Frankfurt a.M. (epd). Nach der Einrichtung eines Entschädigungsfonds der Stadt München für ehemalige Pflegekinder bleibt dieser Schritt offenbar vorerst ohne Nachahmer. Eine Umfrage des Evangelischen Pressediensts (epd) unter allen deutschen Städten mit mehr als 500.000 Einwohnern ergab, dass keine der Städte ähnliche Pläne wie München habe. Die Stadt Essen antwortete allerdings nicht auf die epd-Anfrage. Der Sprecher des Deutschen Städtetags, Timm Steinborn, sagte dem epd, sein Verband habe keine Kenntnis von ähnlichen Vorhaben seiner Mitgliedskommunen.
Berlin verwies auf die zurückliegende Aufarbeitung verschiedener Tatkomplexe. So hätten Missbrauchsbetroffene des Kentler-Systems finanzielle Leistungen erhalten, über deren Höhe Stillschweigen vereinbart worden war. Der 2008 verstorbene Sexualwissenschaftler Helmut Kentler war unter anderem von 1967 bis 1976 in leitender Position am Pädagogischen Zentrum Berlin. Im sogenannten Kentler-Experimen vermittelten Jugendämtern Kinder und Jugendliche mit dem Ziel der Resozialisierung bewusst an pädophile Pflegeväter.
Am 21. August hatte der Münchner Stadtrat die Einrichtung eines Fonds in Höhe von 35 Millionen Euro beschlossen. Aus ihm sollen Menschen Anerkennungsleistungen erhalten, die durch das Stadtjugendamt in Heimen oder Pflegefamilien untergebracht waren, dort sexualisierte Gewalt oder Misshandlung erlebt haben und noch heute darunter leiden. Welche Gewaltformen davon abgedeckt sind und welche weiteren Kriterien bei der Vergabe des Gelds gelten, werde ein Prüfungsgremium festlegen.

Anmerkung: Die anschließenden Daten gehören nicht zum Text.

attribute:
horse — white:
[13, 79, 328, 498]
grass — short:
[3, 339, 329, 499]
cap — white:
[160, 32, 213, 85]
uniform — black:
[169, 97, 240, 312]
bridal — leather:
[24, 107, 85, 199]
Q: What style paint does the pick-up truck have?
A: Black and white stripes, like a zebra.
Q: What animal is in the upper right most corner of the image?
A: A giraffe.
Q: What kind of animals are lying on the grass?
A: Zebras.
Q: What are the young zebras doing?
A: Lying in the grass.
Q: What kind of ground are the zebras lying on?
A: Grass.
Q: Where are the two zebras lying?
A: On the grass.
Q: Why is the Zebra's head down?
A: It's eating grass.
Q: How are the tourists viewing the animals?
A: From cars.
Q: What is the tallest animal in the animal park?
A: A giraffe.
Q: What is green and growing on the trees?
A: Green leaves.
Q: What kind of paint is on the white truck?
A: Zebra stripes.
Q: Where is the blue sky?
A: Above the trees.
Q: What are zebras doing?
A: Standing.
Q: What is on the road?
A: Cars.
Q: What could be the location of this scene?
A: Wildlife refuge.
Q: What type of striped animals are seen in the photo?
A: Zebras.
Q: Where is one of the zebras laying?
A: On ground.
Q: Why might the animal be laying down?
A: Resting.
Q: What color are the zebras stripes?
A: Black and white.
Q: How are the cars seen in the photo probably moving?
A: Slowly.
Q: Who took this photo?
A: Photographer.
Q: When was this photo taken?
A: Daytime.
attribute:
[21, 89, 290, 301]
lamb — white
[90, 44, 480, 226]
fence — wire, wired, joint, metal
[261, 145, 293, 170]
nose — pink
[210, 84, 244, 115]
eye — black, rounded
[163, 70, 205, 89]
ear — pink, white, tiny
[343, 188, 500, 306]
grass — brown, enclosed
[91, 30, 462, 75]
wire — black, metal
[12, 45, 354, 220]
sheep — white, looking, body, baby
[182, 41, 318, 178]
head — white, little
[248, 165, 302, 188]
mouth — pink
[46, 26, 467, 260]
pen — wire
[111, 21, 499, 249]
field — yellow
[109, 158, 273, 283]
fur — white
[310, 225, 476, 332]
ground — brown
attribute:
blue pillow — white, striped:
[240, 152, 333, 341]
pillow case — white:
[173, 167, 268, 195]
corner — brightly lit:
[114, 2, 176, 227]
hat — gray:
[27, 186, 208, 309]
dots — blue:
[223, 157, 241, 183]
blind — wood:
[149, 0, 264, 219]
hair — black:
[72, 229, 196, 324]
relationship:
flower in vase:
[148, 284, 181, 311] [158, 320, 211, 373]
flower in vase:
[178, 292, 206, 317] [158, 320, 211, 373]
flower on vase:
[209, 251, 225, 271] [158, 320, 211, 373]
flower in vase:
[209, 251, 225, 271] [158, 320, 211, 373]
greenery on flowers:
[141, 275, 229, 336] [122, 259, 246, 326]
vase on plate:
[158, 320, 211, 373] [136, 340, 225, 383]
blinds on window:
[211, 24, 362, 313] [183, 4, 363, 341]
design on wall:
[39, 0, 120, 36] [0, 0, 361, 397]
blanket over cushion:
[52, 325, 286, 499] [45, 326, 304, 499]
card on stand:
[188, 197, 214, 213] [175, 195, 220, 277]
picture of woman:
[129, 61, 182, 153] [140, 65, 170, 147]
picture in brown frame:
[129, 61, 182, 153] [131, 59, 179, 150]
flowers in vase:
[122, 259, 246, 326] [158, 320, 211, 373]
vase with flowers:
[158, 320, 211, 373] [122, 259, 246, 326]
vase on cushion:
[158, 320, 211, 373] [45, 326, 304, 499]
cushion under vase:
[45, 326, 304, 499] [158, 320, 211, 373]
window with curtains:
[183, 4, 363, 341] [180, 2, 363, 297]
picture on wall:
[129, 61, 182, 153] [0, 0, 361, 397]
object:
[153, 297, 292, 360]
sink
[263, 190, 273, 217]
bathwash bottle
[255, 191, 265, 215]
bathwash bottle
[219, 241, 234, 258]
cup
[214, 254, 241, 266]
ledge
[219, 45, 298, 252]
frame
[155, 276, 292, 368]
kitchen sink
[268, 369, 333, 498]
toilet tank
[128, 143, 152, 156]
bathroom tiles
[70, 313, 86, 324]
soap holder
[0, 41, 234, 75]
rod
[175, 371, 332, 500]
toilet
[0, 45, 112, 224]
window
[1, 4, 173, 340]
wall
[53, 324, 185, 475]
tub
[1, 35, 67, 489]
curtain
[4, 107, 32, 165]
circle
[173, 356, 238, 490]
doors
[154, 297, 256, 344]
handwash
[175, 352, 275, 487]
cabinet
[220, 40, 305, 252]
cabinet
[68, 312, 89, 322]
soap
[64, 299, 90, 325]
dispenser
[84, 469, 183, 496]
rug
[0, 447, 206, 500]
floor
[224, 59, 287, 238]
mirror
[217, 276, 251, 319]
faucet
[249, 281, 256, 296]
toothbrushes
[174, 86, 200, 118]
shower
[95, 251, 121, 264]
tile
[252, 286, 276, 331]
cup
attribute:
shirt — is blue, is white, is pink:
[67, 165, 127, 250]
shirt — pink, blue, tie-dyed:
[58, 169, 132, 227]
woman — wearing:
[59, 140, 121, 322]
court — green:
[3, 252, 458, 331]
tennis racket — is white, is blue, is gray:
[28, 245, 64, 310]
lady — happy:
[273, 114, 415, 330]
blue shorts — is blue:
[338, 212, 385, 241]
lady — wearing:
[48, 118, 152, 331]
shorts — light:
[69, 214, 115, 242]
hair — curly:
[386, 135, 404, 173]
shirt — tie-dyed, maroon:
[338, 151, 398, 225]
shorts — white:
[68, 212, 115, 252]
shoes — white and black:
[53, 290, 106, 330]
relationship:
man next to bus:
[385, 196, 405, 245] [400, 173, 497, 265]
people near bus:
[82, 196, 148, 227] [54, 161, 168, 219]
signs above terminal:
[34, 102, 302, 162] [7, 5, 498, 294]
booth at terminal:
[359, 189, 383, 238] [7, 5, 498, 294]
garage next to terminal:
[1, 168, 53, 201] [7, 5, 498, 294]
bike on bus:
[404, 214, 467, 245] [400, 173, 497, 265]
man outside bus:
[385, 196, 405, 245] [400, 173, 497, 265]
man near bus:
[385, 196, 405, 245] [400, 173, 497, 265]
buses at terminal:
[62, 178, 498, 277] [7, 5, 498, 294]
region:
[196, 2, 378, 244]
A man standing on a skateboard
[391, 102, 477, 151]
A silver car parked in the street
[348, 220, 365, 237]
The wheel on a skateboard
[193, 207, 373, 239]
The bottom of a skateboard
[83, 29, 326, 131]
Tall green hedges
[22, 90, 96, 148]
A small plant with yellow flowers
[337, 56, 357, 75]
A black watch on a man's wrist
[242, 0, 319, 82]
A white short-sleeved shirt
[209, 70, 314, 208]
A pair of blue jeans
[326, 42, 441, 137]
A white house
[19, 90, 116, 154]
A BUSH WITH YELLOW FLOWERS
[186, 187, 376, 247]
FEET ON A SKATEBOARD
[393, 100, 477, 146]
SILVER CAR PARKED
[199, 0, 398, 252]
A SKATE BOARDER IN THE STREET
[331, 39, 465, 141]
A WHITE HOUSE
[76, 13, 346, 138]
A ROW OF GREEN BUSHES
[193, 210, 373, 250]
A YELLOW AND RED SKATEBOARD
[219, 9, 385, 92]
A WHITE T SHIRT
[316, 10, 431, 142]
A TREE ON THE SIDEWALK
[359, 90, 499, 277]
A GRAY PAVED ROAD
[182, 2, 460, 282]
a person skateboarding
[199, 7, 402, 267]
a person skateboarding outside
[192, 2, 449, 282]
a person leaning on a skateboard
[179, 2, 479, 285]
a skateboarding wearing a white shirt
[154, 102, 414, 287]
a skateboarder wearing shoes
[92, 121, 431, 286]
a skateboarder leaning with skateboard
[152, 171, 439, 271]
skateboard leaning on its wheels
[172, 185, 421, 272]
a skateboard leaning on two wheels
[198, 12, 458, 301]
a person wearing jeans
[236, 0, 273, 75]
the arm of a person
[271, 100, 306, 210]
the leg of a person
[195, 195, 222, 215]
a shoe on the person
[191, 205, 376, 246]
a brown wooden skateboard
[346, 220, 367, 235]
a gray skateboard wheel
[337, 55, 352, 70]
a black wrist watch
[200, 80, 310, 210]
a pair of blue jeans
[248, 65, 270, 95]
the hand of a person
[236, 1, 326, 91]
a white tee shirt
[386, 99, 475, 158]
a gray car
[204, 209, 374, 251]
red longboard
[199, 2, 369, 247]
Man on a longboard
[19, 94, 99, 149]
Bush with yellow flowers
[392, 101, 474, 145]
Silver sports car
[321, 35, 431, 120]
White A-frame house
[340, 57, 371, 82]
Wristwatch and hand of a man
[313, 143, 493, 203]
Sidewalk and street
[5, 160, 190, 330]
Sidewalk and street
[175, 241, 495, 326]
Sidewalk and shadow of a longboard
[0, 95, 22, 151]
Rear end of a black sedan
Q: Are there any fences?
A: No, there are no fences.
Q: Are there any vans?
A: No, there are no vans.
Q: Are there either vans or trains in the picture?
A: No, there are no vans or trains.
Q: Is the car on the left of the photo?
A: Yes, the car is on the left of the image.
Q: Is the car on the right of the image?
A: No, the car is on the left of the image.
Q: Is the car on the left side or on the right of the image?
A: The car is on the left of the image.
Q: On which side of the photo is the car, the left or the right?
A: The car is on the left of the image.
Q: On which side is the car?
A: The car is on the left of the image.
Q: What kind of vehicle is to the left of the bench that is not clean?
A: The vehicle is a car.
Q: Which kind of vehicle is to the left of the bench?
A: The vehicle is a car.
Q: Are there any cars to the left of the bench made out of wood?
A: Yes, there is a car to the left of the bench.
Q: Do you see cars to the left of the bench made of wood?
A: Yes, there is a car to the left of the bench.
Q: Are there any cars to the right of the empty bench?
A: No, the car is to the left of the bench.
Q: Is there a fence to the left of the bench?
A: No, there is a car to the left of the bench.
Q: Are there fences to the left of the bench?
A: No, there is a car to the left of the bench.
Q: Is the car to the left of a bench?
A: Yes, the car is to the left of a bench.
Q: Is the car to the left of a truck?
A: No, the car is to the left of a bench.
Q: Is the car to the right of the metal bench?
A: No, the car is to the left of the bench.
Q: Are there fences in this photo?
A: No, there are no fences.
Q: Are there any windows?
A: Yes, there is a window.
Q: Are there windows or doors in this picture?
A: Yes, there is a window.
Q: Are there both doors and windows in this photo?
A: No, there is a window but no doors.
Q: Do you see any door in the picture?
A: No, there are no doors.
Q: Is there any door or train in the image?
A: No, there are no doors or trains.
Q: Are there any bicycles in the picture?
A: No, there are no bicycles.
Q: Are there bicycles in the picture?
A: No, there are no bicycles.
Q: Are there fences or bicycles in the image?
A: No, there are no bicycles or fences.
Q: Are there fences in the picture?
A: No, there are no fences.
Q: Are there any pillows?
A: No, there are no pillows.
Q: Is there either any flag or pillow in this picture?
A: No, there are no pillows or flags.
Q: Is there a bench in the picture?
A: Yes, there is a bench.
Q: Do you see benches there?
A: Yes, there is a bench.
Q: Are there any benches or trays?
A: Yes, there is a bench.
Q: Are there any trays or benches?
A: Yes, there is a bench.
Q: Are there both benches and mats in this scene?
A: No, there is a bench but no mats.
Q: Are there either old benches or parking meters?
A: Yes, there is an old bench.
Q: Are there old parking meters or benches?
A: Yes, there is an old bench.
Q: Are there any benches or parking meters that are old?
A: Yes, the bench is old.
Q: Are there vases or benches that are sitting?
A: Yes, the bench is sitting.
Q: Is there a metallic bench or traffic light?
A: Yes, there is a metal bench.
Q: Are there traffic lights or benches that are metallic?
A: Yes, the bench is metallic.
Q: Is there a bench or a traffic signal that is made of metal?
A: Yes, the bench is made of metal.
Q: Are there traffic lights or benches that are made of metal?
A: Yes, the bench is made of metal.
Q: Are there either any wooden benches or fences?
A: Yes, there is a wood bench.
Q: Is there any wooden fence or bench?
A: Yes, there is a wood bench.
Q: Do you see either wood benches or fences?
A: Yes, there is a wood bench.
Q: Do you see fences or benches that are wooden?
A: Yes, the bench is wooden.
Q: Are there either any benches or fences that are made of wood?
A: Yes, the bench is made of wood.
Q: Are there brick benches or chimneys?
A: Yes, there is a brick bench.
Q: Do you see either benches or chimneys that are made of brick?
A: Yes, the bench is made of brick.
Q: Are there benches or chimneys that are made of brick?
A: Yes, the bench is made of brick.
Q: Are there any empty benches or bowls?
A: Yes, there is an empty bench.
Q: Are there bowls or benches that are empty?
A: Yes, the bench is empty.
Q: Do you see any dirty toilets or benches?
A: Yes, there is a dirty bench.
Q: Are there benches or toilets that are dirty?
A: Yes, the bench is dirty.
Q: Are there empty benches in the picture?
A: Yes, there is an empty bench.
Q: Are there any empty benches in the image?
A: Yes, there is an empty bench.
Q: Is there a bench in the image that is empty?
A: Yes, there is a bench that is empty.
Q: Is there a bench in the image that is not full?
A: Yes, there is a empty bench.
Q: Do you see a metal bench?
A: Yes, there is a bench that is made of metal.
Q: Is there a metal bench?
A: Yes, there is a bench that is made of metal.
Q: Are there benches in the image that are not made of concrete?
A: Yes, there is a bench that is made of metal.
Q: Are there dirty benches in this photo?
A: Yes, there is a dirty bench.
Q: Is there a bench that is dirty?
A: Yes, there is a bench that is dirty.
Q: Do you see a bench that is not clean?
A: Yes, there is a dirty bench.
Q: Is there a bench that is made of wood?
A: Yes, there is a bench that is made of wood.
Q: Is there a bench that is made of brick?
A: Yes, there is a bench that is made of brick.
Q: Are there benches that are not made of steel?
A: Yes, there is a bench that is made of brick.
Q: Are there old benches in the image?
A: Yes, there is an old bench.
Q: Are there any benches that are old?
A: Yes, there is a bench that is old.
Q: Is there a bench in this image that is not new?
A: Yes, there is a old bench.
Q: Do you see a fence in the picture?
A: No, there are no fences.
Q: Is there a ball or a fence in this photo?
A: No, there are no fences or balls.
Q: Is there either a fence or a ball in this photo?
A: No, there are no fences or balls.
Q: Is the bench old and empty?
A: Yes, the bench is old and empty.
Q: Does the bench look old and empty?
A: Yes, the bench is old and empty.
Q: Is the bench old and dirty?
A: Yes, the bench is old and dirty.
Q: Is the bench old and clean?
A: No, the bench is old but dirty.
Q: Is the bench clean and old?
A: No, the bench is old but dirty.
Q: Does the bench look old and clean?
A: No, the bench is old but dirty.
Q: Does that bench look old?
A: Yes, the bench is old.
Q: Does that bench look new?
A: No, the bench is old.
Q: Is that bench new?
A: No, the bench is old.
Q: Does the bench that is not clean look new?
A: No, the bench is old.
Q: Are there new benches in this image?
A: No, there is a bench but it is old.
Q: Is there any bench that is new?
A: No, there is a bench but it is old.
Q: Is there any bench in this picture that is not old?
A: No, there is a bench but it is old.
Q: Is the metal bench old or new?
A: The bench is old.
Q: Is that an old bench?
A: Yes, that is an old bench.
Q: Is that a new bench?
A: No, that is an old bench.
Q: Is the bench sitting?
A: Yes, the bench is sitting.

Zusätzlich zuvor hatte die Stadt München 4,3 Millionen Euro an Soforthilfen für Betroffene aus dem kommunalen Haushalt bereitgestellt. Dieses Geld sei nicht Teil des Fonds, so dass ehemalige Pflegekinder insgesamt 39,3 Millionen Euro erhielten, erklärte das Münchner Sozialreferat dem epd. Die Missbrauchsbeauftragte der Bundesregierung, Kerstin Claus, hatte die Entscheidung Münchens als bundesweit einzigartig bezeichnet.